AVAILABLE RECORDS =>

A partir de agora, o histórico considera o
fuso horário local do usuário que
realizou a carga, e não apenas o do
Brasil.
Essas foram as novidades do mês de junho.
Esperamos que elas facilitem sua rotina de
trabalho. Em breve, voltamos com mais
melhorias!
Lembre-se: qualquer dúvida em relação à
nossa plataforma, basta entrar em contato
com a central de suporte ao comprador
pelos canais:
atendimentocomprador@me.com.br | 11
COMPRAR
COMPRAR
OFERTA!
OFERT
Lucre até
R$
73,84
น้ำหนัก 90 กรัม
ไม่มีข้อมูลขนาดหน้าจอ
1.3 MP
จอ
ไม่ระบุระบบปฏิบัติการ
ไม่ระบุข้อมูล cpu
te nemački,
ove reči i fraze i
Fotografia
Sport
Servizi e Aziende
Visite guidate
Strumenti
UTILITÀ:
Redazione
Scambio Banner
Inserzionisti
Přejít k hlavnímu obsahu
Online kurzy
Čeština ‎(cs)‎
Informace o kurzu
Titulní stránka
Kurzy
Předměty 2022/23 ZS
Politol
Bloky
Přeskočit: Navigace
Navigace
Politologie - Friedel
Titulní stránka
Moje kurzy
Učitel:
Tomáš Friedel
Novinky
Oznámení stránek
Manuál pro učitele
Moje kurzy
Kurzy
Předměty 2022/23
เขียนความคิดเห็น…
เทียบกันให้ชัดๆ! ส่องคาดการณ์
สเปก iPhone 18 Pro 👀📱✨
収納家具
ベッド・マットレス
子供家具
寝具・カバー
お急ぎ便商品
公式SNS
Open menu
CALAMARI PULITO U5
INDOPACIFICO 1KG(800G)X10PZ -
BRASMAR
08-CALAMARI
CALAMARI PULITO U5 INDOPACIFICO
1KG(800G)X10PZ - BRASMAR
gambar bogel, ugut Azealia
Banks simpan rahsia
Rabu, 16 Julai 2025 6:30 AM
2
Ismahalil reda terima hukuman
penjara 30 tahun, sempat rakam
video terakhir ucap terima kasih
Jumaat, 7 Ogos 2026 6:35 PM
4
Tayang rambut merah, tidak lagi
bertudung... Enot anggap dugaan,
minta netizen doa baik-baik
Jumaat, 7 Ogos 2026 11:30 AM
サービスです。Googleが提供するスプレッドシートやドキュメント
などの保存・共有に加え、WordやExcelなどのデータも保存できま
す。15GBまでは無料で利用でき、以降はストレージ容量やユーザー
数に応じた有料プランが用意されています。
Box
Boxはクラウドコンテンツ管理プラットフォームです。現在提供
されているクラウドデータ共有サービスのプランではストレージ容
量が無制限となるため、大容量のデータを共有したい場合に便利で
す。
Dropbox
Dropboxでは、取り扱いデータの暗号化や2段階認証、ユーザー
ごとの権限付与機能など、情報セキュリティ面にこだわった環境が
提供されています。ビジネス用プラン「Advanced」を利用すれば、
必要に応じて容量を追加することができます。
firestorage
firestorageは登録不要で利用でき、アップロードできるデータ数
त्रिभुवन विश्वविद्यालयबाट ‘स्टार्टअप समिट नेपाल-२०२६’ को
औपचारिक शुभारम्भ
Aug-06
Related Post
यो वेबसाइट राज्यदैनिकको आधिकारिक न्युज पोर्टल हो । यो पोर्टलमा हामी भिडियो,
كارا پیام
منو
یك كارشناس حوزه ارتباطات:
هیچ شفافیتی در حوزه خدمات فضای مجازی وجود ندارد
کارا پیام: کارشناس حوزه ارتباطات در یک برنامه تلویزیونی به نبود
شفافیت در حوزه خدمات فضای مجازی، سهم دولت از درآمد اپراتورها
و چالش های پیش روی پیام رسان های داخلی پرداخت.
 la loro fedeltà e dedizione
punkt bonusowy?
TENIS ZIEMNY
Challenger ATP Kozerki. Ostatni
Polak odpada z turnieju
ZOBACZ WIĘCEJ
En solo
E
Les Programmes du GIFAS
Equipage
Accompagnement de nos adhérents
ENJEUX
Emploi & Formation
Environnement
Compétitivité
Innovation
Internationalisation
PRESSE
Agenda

THE TASK => Retype every line of the listing above, character for character.

RESPONSE BOX =>
A partir de agora, o histórico considera o
fuso horário local do usuário que
realizou a carga, e não apenas o do
Brasil.
Essas foram as novidades do mês de junho.
Esperamos que elas facilitem sua rotina de
trabalho. Em breve, voltamos com mais
melhorias!
Lembre-se: qualquer dúvida em relação à
nossa plataforma, basta entrar em contato
com a central de suporte ao comprador
pelos canais:
atendimentocomprador@me.com.br | 11
COMPRAR
COMPRAR
OFERTA!
OFERT
Lucre até
R$
73,84
น้ำหนัก 90 กรัม
ไม่มีข้อมูลขนาดหน้าจอ
1.3 MP
จอ
ไม่ระบุระบบปฏิบัติการ
ไม่ระบุข้อมูล cpu
te nemački,
ove reči i fraze i
Fotografia
Sport
Servizi e Aziende
Visite guidate
Strumenti
UTILITÀ:
Redazione
Scambio Banner
Inserzionisti
Přejít k hlavnímu obsahu
Online kurzy
Čeština ‎(cs)‎
Informace o kurzu
Titulní stránka
Kurzy
Předměty 2022/23 ZS
Politol
Bloky
Přeskočit: Navigace
Navigace
Politologie - Friedel
Titulní stránka
Moje kurzy
Učitel:
Tomáš Friedel
Novinky
Oznámení stránek
Manuál pro učitele
Moje kurzy
Kurzy
Předměty 2022/23
เขียนความคิดเห็น…
เทียบกันให้ชัดๆ! ส่องคาดการณ์
สเปก iPhone 18 Pro 👀📱✨
収納家具
ベッド・マットレス
子供家具
寝具・カバー
お急ぎ便商品
公式SNS
Open menu
CALAMARI PULITO U5
INDOPACIFICO 1KG(800G)X10PZ -
BRASMAR
08-CALAMARI
CALAMARI PULITO U5 INDOPACIFICO
1KG(800G)X10PZ - BRASMAR
gambar bogel, ugut Azealia
Banks simpan rahsia
Rabu, 16 Julai 2025 6:30 AM
2
Ismahalil reda terima hukuman
penjara 30 tahun, sempat rakam
video terakhir ucap terima kasih
Jumaat, 7 Ogos 2026 6:35 PM
4
Tayang rambut merah, tidak lagi
bertudung... Enot anggap dugaan,
minta netizen doa baik-baik
Jumaat, 7 Ogos 2026 11:30 AM
サービスです。Googleが提供するスプレッドシートやドキュメント
などの保存・共有に加え、WordやExcelなどのデータも保存できま
す。15GBまでは無料で利用でき、以降はストレージ容量やユーザー
数に応じた有料プランが用意されています。
Box
Boxはクラウドコンテンツ管理プラットフォームです。現在提供
されているクラウドデータ共有サービスのプランではストレージ容
量が無制限となるため、大容量のデータを共有したい場合に便利で
す。
Dropbox
Dropboxでは、取り扱いデータの暗号化や2段階認証、ユーザー
ごとの権限付与機能など、情報セキュリティ面にこだわった環境が
提供されています。ビジネス用プラン「Advanced」を利用すれば、
必要に応じて容量を追加することができます。
firestorage
firestorageは登録不要で利用でき、アップロードできるデータ数
त्रिभुवन विश्वविद्यालयबाट ‘स्टार्टअप समिट नेपाल-२०२६’ को
औपचारिक शुभारम्भ
Aug-06
Related Post
यो वेबसाइट राज्यदैनिकको आधिकारिक न्युज पोर्टल हो । यो पोर्टलमा हामी भिडियो,
كارا پیام
منو
یك كارشناس حوزه ارتباطات:
هیچ شفافیتی در حوزه خدمات فضای مجازی وجود ندارد
کارا پیام: کارشناس حوزه ارتباطات در یک برنامه تلویزیونی به نبود
شفافیت در حوزه خدمات فضای مجازی، سهم دولت از درآمد اپراتورها
و چالش های پیش روی پیام رسان های داخلی پرداخت.
 la loro fedeltà e dedizione
punkt bonusowy?
TENIS ZIEMNY
Challenger ATP Kozerki. Ostatni
Polak odpada z turnieju
ZOBACZ WIĘCEJ
En solo
E
Les Programmes du GIFAS
Equipage
Accompagnement de nos adhérents
ENJEUX
Emploi & Formation
Environnement
Compétitivité
Innovation
Internationalisation
PRESSE
Agenda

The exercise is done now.